For the material that follows, state the number of lines where "Looks" occurs, and add nothing.
^^^^^^^^
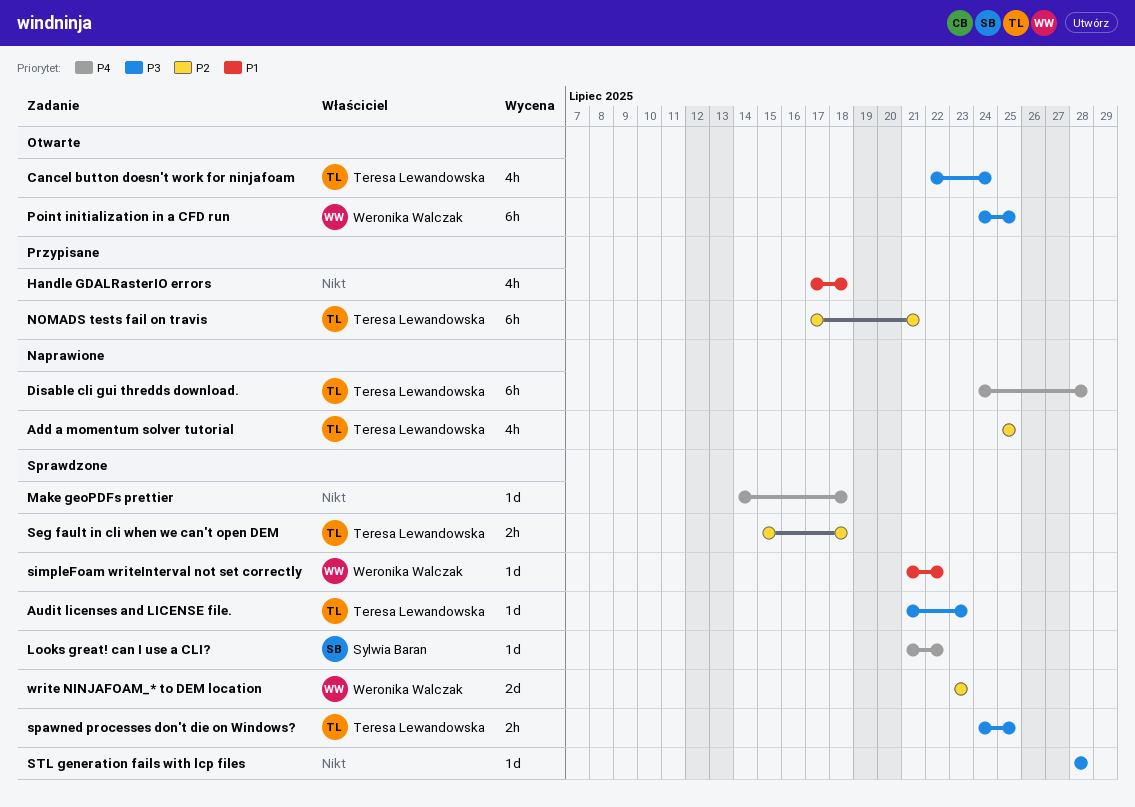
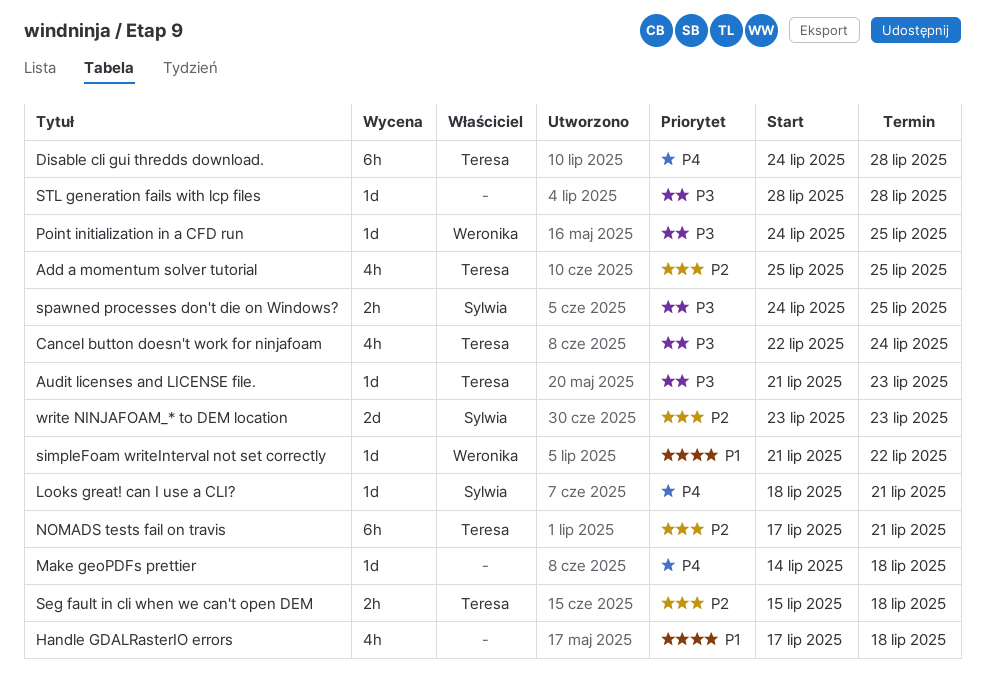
Looks great! can I use a CLI?, start: Jul 21 -> Jul 18
Looks great! can I use a CLI?, due: Jul 22 -> Jul 21
Point initialization in a CFD run, estimate: 6h -> 1d
spawned processes don't die on Windows?, owner: Teresa Lewandowska -> Sylwia Baran
write NINJAFOAM_* to DEM location, owner: Weronika Walczak -> Sylwia Baran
^^^^^^^^
RESULT FOR THIS EXERCISE: 2